🗺️ The Nerve's Journey
- A branch of the Vagus Nerve (CN X), the RLN has an asymmetric thoracic course before ascending into the neck.
- Right RLN: Loops inferior to the right subclavian artery. Has a shorter, more oblique path.
- Left RLN: Loops inferior to the aortic arch (near the ligamentum arteriosum). Has a longer, more vertical path.
- Both ascend in the tracheoesophageal groove, closely related to the Inferior Thyroid Artery (ITA), to enter the larynx.
⭐ A Non-Recurrent Laryngeal Nerve (NRLN) is a rare anomaly (~1%), almost always on the right, linked to an aberrant right subclavian artery (arteria lusoria). High risk of iatrogenic injury.
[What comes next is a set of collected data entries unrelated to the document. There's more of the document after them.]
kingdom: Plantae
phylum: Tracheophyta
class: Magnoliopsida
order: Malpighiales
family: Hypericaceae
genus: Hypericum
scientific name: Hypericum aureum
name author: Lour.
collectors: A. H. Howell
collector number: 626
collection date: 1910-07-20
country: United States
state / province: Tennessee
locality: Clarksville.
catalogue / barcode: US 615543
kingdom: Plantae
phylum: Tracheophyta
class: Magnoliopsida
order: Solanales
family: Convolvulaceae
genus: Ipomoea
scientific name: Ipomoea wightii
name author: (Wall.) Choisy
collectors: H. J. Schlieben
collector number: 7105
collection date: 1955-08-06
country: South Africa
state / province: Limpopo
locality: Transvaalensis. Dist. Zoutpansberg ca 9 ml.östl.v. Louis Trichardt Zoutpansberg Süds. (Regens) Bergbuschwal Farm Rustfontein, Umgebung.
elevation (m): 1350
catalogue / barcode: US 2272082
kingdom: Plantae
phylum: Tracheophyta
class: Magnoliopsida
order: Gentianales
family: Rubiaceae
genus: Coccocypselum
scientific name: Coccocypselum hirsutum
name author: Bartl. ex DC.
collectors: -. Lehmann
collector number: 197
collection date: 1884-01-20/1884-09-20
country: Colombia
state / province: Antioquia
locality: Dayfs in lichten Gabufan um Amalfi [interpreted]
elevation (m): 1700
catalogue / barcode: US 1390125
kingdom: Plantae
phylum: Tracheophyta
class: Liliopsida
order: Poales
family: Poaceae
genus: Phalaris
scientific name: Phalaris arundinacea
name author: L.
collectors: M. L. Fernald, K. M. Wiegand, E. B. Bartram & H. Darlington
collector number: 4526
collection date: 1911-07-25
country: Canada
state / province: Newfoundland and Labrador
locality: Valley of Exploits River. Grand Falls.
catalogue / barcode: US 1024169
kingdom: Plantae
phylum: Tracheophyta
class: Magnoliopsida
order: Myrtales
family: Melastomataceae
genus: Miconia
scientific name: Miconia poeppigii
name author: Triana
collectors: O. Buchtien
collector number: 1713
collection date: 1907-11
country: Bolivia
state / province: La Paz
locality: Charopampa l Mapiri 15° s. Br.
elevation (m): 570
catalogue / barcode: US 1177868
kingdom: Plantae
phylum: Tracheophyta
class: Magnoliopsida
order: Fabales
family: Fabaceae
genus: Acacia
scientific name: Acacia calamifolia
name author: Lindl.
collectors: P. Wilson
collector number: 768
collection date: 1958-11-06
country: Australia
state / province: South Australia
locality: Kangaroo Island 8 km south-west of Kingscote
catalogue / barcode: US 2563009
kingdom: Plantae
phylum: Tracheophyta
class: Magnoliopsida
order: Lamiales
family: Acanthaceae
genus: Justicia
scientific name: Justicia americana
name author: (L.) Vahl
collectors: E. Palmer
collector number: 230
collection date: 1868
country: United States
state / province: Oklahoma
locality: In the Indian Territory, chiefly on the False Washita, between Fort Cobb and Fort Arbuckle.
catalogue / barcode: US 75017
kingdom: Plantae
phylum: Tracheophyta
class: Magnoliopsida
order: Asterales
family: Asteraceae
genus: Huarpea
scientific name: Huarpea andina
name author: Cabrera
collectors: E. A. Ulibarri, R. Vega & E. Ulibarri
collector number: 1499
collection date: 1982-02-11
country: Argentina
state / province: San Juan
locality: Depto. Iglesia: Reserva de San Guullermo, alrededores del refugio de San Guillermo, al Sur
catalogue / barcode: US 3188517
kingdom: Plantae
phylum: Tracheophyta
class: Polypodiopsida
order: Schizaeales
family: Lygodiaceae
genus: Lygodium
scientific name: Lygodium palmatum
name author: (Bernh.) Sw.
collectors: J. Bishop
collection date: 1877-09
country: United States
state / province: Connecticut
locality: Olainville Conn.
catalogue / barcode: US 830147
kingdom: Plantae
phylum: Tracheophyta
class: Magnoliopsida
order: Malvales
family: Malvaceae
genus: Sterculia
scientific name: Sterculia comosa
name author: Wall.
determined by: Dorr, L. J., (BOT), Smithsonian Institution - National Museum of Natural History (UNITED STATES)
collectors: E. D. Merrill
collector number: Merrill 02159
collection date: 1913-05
🗣️ Anatomy: Functional relevance - The Voice Box Boss

- Origin: Branch of the Vagus nerve (CN X).
- Motor: Innervates all intrinsic laryngeal muscles except the cricothyroid (innervated by the superior laryngeal nerve).
- Posterior Cricoarytenoid (PCA): The only vocal cord abductor.
- 📌 Mnemonic: PCA = Pulls Cords Apart.
- Sensory: Sensation to the larynx below the vocal cords.
⭐ Unilateral RLN injury causes hoarseness (paramedian vocal cord). Bilateral injury causes acute airway obstruction (median vocal cords).
🗺️ Anatomy: Clinical Correlations - Danger Zones

- Inferior Thyroid Artery (ITA) Crossing:
- RLN course is variable: posterior, anterior, or between ITA branches.
- ⚠️ Ligate ITA branches individually, close to the thyroid capsule, not the main trunk.
- Ligament of Berry:
- Fibrovascular band attaching thyroid to trachea.
- RLN passes deep or through it; high risk of injury during final gland mobilization.
- Tubercle of Zuckerkandl (ToZ):
- Posterolateral thyroid projection; often covers the RLN.
- 💡 A reliable landmark to identify the nerve.
⭐ Non-Recurrent Laryngeal Nerve (NRLN): A rare (~1%) anomaly, almost exclusively on the right, associated with an aberrant right subclavian artery (arteria lusoria).
🛡️ The Guardian's Playbook
- Pre-op: Baseline laryngoscopy for patients with pre-existing hoarseness, dysphonia, or history of prior neck surgery.
- Intra-op Gold Standard: Meticulous dissection and definitive visual identification ("see the nerve").
- Medial-to-lateral approach is common.
- Key landmarks: Inferior thyroid artery, Tracheoesophageal groove, Tubercle of Zuckerkandl, Ligament of Berry.
- Intraoperative Nerve Monitoring (IONM) aids localization and confirms functional integrity post-dissection.
- ⚠️ Avoid blind clamping, excessive traction, and thermal injury from electrocautery near the nerve.
⭐ Non-Recurrent Laryngeal Nerve (NRLN): A rare anomaly (~0.5-1%), almost exclusively on the right, associated with an aberrant right subclavian artery (arteria lusoria).

⚠️ Complications - The Aftermath
- Unilateral Injury:
- Presents with hoarseness, dysphonia, and a weak, breathy voice.
- Vocal cord assumes a paramedian position due to unopposed cricothyroid (SLN) action.
- Bilateral Injury:
- A surgical emergency presenting with acute stridor and respiratory distress.
- Both vocal cords are adducted (median position), causing severe airway obstruction.
- Requires immediate airway intervention (intubation/tracheostomy).
⭐ The posterior cricoarytenoid is the only vocal cord abductor. Its paralysis in bilateral RLN injury leads to unopposed adduction and airway closure.

⚡ Biggest Takeaways
- The recurrent laryngeal nerve (RLN), from the vagus nerve (CN X), is at risk during thyroidectomy; visual identification is key.
- Unilateral RLN injury causes hoarseness and a breathy voice due to ipsilateral vocal cord paralysis.
- Bilateral RLN injury is an emergency causing airway obstruction and stridor from paralyzed midline vocal cords.
- Superior Laryngeal Nerve (SLN) injury affects the cricothyroid muscle, causing loss of high-pitched sounds.
- A non-recurrent RLN is a rare anomaly, almost always on the right side.